- **TASK**: In the listing below, find the line holding "left wrist: (799, 412)" and the line holding "left shoulder: (11, 427)". Write out those two lines and all lines between, exactly, and nothing more.

*** EXTRACTED DATA ***

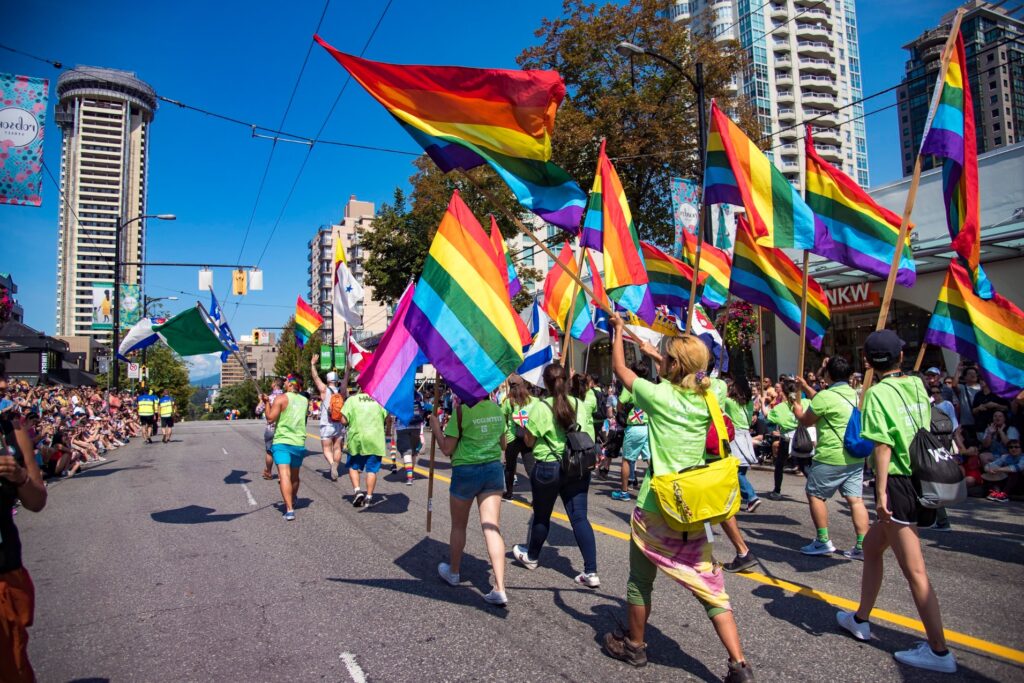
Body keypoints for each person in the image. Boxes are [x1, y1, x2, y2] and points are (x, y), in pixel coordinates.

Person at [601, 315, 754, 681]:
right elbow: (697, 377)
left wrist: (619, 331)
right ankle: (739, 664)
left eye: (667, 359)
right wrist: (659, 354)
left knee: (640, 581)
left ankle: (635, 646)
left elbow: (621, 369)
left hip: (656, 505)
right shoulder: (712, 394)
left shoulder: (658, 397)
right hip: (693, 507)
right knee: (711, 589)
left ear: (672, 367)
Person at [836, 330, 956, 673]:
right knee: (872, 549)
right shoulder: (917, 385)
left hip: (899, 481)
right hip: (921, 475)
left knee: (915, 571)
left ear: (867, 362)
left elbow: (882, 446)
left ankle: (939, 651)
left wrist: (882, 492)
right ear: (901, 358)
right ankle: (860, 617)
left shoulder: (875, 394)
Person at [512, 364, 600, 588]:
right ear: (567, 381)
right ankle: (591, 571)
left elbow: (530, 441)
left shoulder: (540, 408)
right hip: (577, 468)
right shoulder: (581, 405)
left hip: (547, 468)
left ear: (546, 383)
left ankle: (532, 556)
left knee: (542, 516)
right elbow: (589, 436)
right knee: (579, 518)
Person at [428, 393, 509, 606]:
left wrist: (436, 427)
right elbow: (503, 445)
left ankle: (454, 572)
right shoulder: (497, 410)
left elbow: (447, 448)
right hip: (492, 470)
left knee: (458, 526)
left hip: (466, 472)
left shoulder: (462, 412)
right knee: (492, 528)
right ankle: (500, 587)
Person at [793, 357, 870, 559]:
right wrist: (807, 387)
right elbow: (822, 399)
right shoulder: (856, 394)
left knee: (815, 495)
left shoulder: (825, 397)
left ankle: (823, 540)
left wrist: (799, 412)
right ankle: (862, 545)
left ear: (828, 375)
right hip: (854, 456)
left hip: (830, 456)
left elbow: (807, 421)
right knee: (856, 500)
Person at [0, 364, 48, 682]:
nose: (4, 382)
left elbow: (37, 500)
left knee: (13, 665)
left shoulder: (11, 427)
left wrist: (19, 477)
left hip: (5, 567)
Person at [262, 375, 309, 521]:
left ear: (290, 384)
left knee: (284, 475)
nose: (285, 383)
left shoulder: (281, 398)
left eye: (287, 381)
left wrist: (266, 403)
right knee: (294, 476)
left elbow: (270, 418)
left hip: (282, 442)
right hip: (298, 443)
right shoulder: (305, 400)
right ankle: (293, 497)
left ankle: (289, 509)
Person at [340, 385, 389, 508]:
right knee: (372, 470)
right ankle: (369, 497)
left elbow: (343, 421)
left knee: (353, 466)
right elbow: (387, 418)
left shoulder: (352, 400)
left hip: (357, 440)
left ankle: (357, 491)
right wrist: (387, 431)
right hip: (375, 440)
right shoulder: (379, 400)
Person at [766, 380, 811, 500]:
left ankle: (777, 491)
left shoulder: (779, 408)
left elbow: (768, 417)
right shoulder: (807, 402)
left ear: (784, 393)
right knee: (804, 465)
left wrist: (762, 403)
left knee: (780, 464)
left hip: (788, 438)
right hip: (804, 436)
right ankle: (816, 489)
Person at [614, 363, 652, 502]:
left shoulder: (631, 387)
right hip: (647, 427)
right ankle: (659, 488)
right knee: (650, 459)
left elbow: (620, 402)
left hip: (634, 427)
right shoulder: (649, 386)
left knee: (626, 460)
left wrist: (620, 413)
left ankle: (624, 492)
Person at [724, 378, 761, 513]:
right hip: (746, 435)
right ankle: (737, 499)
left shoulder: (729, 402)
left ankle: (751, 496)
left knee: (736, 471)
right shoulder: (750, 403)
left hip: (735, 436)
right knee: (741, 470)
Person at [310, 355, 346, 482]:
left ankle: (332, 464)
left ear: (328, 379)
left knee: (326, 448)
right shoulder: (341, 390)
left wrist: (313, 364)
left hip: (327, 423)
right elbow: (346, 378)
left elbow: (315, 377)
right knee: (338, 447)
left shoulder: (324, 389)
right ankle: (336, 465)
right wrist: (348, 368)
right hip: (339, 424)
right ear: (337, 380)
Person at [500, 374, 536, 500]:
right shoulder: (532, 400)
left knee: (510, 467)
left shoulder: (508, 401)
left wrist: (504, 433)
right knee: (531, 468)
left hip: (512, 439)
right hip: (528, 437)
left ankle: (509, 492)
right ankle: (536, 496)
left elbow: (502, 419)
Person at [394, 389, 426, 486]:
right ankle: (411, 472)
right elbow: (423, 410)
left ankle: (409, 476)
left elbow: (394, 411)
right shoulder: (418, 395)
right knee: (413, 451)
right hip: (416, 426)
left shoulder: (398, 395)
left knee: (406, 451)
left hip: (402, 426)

*** End of EXTRACTED DATA ***
*** EXTRACTED DATA ***

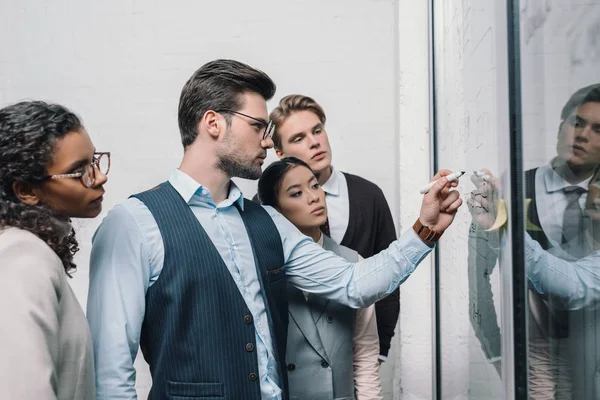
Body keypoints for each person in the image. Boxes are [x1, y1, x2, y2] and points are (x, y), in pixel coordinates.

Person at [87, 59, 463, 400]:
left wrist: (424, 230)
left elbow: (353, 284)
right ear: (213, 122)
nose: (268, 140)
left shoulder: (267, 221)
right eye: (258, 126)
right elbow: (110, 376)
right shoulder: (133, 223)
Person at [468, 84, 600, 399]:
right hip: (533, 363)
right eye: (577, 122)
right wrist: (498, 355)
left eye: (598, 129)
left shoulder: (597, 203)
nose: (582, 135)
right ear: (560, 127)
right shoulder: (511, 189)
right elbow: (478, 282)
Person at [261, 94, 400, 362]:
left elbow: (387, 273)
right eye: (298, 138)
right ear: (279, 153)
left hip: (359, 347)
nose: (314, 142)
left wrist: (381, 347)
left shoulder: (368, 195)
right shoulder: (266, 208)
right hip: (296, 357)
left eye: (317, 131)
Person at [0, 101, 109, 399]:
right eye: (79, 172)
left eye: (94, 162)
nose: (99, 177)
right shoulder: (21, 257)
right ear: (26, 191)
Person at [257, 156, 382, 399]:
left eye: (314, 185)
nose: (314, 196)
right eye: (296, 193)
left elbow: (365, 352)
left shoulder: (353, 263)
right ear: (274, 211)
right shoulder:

*** End of EXTRACTED DATA ***

- **ANSWER FOR THE TASK**:
left wrist: (799, 412)
right ankle: (862, 545)
left ear: (828, 375)
right hip: (854, 456)
left hip: (830, 456)
left elbow: (807, 421)
right knee: (856, 500)
Person at [0, 364, 48, 682]:
nose: (4, 382)
left elbow: (37, 500)
left knee: (13, 665)
left shoulder: (11, 427)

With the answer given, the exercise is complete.